Caroline Maria Winberg (born 27 March 1985) is a Swedish model.

== Personal life ==
Caroline Winberg was born in Sollentuna. Winberg, a tomboy and aspiring professional football player in her youth for AIK from Solna a suburb north Stockholm, was en route to football training when scout Cesar Wintland spotted the 15-year-old and suggested that she consider a career in modelling.
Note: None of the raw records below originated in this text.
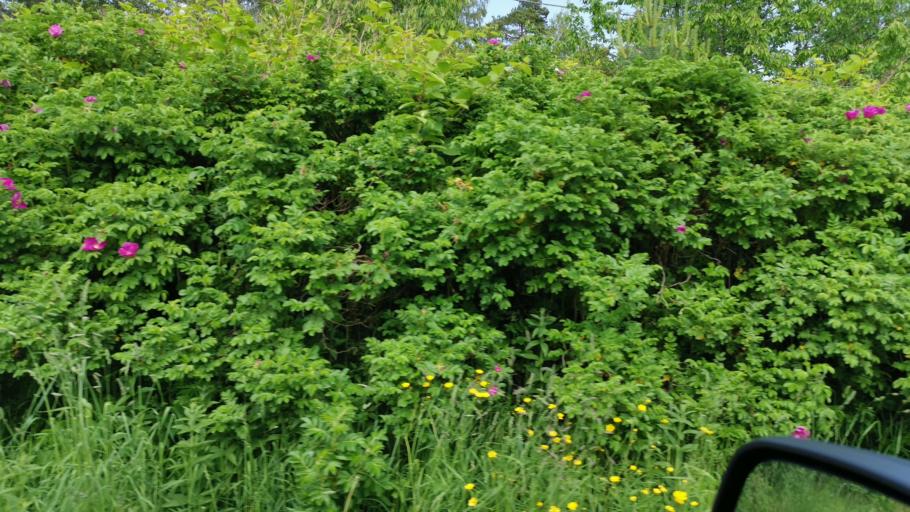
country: SE
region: Vaestra Goetaland
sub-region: Orust
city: Henan
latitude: 58.3108
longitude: 11.7017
Together with Wynton Fauré, she has a son born June 2015.

== Career ==
Winberg began her modelling career at age sixteen, and a year later was booking local gigs and appearing in promotional spots for regional companies. She soon caught the eye of several well-known agencies – including Women Model Management, Why Not Milan and Dominique Brussels – and found herself in campaigns for designers such as Valentino, Versace, Oscar de la Renta, Escada, and Armani. She has also been in campaigns for D&G, Tommy Hilfiger, Adidas by Stella McCartney, Rolex, Chloé, Armani, Ralph Lauren and Neiman Marcus, and has graced the covers of several international editions of Vogue. She has walked in seven consecutive Victoria's Secret Fashion Show each year from 2005 till 2011. She also appeared in Naomi Campbell's Fashion For Relief runway show for The White Ribbon Alliance to raise funds for mothers in Haiti in 2010. She made her acting début in the 2011 film Limitless, appearing alongside Bradley Cooper and Robert De Niro. Winberg is the host of Sweden's Next Top Model, Cycle 6, despite previously having been openly critical of the Top Model programme. Winberg is also one of the three supermodel coaches on The Face UK.